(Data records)
....

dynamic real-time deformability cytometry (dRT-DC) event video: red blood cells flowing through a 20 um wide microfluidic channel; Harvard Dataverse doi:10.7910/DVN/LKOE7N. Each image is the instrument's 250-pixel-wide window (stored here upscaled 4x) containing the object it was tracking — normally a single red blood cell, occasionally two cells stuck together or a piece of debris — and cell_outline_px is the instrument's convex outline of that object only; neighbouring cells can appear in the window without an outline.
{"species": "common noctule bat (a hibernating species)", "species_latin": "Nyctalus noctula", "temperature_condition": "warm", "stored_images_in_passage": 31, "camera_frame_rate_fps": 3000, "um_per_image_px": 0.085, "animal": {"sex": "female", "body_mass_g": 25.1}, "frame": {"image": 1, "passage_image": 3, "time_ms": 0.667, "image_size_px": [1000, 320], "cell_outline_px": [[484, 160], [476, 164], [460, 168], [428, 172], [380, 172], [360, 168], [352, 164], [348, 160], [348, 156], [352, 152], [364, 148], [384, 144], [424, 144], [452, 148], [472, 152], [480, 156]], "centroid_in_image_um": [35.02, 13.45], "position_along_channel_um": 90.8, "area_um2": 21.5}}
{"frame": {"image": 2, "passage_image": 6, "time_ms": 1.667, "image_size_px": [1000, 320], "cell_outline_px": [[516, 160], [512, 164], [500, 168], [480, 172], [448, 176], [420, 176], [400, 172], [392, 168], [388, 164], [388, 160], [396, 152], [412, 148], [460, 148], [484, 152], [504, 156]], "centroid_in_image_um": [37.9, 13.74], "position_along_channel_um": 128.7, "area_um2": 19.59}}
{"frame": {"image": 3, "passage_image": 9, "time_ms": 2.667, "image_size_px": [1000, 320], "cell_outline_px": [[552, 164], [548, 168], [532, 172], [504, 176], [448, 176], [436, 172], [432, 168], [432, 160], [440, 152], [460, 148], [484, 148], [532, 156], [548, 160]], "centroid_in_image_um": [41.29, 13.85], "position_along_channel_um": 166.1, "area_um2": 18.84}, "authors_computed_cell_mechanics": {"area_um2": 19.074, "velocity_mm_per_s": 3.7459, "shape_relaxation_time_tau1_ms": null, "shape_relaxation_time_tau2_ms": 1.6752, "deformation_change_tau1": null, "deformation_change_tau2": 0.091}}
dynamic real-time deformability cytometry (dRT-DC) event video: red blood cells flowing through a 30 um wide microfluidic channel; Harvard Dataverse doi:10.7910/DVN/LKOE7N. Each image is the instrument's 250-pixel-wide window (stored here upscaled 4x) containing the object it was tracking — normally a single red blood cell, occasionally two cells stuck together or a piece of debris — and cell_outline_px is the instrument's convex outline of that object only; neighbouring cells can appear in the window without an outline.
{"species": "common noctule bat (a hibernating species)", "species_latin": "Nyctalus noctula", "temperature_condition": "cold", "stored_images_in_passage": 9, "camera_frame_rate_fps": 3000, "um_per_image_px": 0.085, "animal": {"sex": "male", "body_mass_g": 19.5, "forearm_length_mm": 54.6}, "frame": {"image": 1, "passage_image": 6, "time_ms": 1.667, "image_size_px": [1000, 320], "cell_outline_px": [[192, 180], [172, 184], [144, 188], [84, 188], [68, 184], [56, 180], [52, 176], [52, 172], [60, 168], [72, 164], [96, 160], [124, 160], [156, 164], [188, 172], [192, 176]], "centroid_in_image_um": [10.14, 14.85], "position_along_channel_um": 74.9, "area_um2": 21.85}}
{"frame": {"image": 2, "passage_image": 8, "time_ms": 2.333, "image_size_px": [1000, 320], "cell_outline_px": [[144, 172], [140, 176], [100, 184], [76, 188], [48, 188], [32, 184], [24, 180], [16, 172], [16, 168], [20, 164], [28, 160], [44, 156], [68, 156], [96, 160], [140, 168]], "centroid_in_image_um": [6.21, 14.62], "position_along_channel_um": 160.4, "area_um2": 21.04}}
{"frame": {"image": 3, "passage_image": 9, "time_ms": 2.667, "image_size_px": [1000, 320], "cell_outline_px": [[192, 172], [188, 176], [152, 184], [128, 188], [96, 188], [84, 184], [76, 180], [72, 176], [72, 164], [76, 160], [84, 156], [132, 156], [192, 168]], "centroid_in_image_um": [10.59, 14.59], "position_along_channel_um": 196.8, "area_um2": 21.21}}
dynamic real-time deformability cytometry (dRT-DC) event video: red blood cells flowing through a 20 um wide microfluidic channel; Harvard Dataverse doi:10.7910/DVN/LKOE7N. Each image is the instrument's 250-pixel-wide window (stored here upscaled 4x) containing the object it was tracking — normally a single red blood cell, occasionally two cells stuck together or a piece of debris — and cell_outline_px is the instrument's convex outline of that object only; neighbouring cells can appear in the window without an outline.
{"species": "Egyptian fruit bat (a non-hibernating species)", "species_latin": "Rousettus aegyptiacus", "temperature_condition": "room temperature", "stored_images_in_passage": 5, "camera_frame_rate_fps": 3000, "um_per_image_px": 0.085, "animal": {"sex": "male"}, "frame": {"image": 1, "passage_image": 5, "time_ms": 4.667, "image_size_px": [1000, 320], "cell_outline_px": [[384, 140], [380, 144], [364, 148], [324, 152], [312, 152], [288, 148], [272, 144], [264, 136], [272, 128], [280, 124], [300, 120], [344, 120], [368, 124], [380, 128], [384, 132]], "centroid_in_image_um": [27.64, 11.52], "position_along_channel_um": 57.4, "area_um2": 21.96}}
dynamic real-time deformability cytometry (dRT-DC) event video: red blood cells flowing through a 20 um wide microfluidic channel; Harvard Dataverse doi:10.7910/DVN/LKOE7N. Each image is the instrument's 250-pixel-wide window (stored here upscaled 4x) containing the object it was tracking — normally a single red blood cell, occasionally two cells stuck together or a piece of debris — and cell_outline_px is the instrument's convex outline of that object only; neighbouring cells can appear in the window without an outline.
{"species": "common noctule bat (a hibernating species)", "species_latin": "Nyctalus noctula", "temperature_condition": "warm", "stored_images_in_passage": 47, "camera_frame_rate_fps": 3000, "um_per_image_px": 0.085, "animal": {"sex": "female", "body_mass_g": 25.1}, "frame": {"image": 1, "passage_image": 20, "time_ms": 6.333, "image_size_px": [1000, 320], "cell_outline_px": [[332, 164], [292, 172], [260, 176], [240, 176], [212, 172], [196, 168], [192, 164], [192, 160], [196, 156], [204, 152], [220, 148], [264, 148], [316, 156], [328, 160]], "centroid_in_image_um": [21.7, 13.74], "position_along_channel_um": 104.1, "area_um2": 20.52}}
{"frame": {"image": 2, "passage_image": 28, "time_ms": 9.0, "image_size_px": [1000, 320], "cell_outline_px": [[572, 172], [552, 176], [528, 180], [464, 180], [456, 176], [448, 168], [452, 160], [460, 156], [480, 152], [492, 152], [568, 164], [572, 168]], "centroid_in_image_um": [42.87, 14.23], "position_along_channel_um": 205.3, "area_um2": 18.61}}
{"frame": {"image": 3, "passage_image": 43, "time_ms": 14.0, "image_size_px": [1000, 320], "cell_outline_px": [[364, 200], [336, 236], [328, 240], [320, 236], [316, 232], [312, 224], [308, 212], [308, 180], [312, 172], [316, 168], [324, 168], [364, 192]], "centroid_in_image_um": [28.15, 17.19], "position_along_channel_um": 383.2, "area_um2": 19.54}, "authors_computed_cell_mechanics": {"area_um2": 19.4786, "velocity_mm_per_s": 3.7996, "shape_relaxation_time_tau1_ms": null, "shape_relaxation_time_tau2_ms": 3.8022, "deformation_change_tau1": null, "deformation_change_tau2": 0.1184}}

....

## The task
Above are the records; copy all of them exactly.

## Exercise response
dynamic real-time deformability cytometry (dRT-DC) event video: red blood cells flowing through a 20 um wide microfluidic channel; Harvard Dataverse doi:10.7910/DVN/LKOE7N. Each image is the instrument's 250-pixel-wide window (stored here upscaled 4x) containing the object it was tracking — normally a single red blood cell, occasionally two cells stuck together or a piece of debris — and cell_outline_px is the instrument's convex outline of that object only; neighbouring cells can appear in the window without an outline.
{"species": "common noctule bat (a hibernating species)", "species_latin": "Nyctalus noctula", "temperature_condition": "warm", "stored_images_in_passage": 31, "camera_frame_rate_fps": 3000, "um_per_image_px": 0.085, "animal": {"sex": "female", "body_mass_g": 25.1}, "frame": {"image": 1, "passage_image": 3, "time_ms": 0.667, "image_size_px": [1000, 320], "cell_outline_px": [[484, 160], [476, 164], [460, 168], [428, 172], [380, 172], [360, 168], [352, 164], [348, 160], [348, 156], [352, 152], [364, 148], [384, 144], [424, 144], [452, 148], [472, 152], [480, 156]], "centroid_in_image_um": [35.02, 13.45], "position_along_channel_um": 90.8, "area_um2": 21.5}}
{"frame": {"image": 2, "passage_image": 6, "time_ms": 1.667, "image_size_px": [1000, 320], "cell_outline_px": [[516, 160], [512, 164], [500, 168], [480, 172], [448, 176], [420, 176], [400, 172], [392, 168], [388, 164], [388, 160], [396, 152], [412, 148], [460, 148], [484, 152], [504, 156]], "centroid_in_image_um": [37.9, 13.74], "position_along_channel_um": 128.7, "area_um2": 19.59}}
{"frame": {"image": 3, "passage_image": 9, "time_ms": 2.667, "image_size_px": [1000, 320], "cell_outline_px": [[552, 164], [548, 168], [532, 172], [504, 176], [448, 176], [436, 172], [432, 168], [432, 160], [440, 152], [460, 148], [484, 148], [532, 156], [548, 160]], "centroid_in_image_um": [41.29, 13.85], "position_along_channel_um": 166.1, "area_um2": 18.84}, "authors_computed_cell_mechanics": {"area_um2": 19.074, "velocity_mm_per_s": 3.7459, "shape_relaxation_time_tau1_ms": null, "shape_relaxation_time_tau2_ms": 1.6752, "deformation_change_tau1": null, "deformation_change_tau2": 0.091}}
dynamic real-time deformability cytometry (dRT-DC) event video: red blood cells flowing through a 30 um wide microfluidic channel; Harvard Dataverse doi:10.7910/DVN/LKOE7N. Each image is the instrument's 250-pixel-wide window (stored here upscaled 4x) containing the object it was tracking — normally a single red blood cell, occasionally two cells stuck together or a piece of debris — and cell_outline_px is the instrument's convex outline of that object only; neighbouring cells can appear in the window without an outline.
{"species": "common noctule bat (a hibernating species)", "species_latin": "Nyctalus noctula", "temperature_condition": "cold", "stored_images_in_passage": 9, "camera_frame_rate_fps": 3000, "um_per_image_px": 0.085, "animal": {"sex": "male", "body_mass_g": 19.5, "forearm_length_mm": 54.6}, "frame": {"image": 1, "passage_image": 6, "time_ms": 1.667, "image_size_px": [1000, 320], "cell_outline_px": [[192, 180], [172, 184], [144, 188], [84, 188], [68, 184], [56, 180], [52, 176], [52, 172], [60, 168], [72, 164], [96, 160], [124, 160], [156, 164], [188, 172], [192, 176]], "centroid_in_image_um": [10.14, 14.85], "position_along_channel_um": 74.9, "area_um2": 21.85}}
{"frame": {"image": 2, "passage_image": 8, "time_ms": 2.333, "image_size_px": [1000, 320], "cell_outline_px": [[144, 172], [140, 176], [100, 184], [76, 188], [48, 188], [32, 184], [24, 180], [16, 172], [16, 168], [20, 164], [28, 160], [44, 156], [68, 156], [96, 160], [140, 168]], "centroid_in_image_um": [6.21, 14.62], "position_along_channel_um": 160.4, "area_um2": 21.04}}
{"frame": {"image": 3, "passage_image": 9, "time_ms": 2.667, "image_size_px": [1000, 320], "cell_outline_px": [[192, 172], [188, 176], [152, 184], [128, 188], [96, 188], [84, 184], [76, 180], [72, 176], [72, 164], [76, 160], [84, 156], [132, 156], [192, 168]], "centroid_in_image_um": [10.59, 14.59], "position_along_channel_um": 196.8, "area_um2": 21.21}}
dynamic real-time deformability cytometry (dRT-DC) event video: red blood cells flowing through a 20 um wide microfluidic channel; Harvard Dataverse doi:10.7910/DVN/LKOE7N. Each image is the instrument's 250-pixel-wide window (stored here upscaled 4x) containing the object it was tracking — normally a single red blood cell, occasionally two cells stuck together or a piece of debris — and cell_outline_px is the instrument's convex outline of that object only; neighbouring cells can appear in the window without an outline.
{"species": "Egyptian fruit bat (a non-hibernating species)", "species_latin": "Rousettus aegyptiacus", "temperature_condition": "room temperature", "stored_images_in_passage": 5, "camera_frame_rate_fps": 3000, "um_per_image_px": 0.085, "animal": {"sex": "male"}, "frame": {"image": 1, "passage_image": 5, "time_ms": 4.667, "image_size_px": [1000, 320], "cell_outline_px": [[384, 140], [380, 144], [364, 148], [324, 152], [312, 152], [288, 148], [272, 144], [264, 136], [272, 128], [280, 124], [300, 120], [344, 120], [368, 124], [380, 128], [384, 132]], "centroid_in_image_um": [27.64, 11.52], "position_along_channel_um": 57.4, "area_um2": 21.96}}
dynamic real-time deformability cytometry (dRT-DC) event video: red blood cells flowing through a 20 um wide microfluidic channel; Harvard Dataverse doi:10.7910/DVN/LKOE7N. Each image is the instrument's 250-pixel-wide window (stored here upscaled 4x) containing the object it was tracking — normally a single red blood cell, occasionally two cells stuck together or a piece of debris — and cell_outline_px is the instrument's convex outline of that object only; neighbouring cells can appear in the window without an outline.
{"species": "common noctule bat (a hibernating species)", "species_latin": "Nyctalus noctula", "temperature_condition": "warm", "stored_images_in_passage": 47, "camera_frame_rate_fps": 3000, "um_per_image_px": 0.085, "animal": {"sex": "female", "body_mass_g": 25.1}, "frame": {"image": 1, "passage_image": 20, "time_ms": 6.333, "image_size_px": [1000, 320], "cell_outline_px": [[332, 164], [292, 172], [260, 176], [240, 176], [212, 172], [196, 168], [192, 164], [192, 160], [196, 156], [204, 152], [220, 148], [264, 148], [316, 156], [328, 160]], "centroid_in_image_um": [21.7, 13.74], "position_along_channel_um": 104.1, "area_um2": 20.52}}
{"frame": {"image": 2, "passage_image": 28, "time_ms": 9.0, "image_size_px": [1000, 320], "cell_outline_px": [[572, 172], [552, 176], [528, 180], [464, 180], [456, 176], [448, 168], [452, 160], [460, 156], [480, 152], [492, 152], [568, 164], [572, 168]], "centroid_in_image_um": [42.87, 14.23], "position_along_channel_um": 205.3, "area_um2": 18.61}}
{"frame": {"image": 3, "passage_image": 43, "time_ms": 14.0, "image_size_px": [1000, 320], "cell_outline_px": [[364, 200], [336, 236], [328, 240], [320, 236], [316, 232], [312, 224], [308, 212], [308, 180], [312, 172], [316, 168], [324, 168], [364, 192]], "centroid_in_image_um": [28.15, 17.19], "position_along_channel_um": 383.2, "area_um2": 19.54}, "authors_computed_cell_mechanics": {"area_um2": 19.4786, "velocity_mm_per_s": 3.7996, "shape_relaxation_time_tau1_ms": null, "shape_relaxation_time_tau2_ms": 3.8022, "deformation_change_tau1": null, "deformation_change_tau2": 0.1184}}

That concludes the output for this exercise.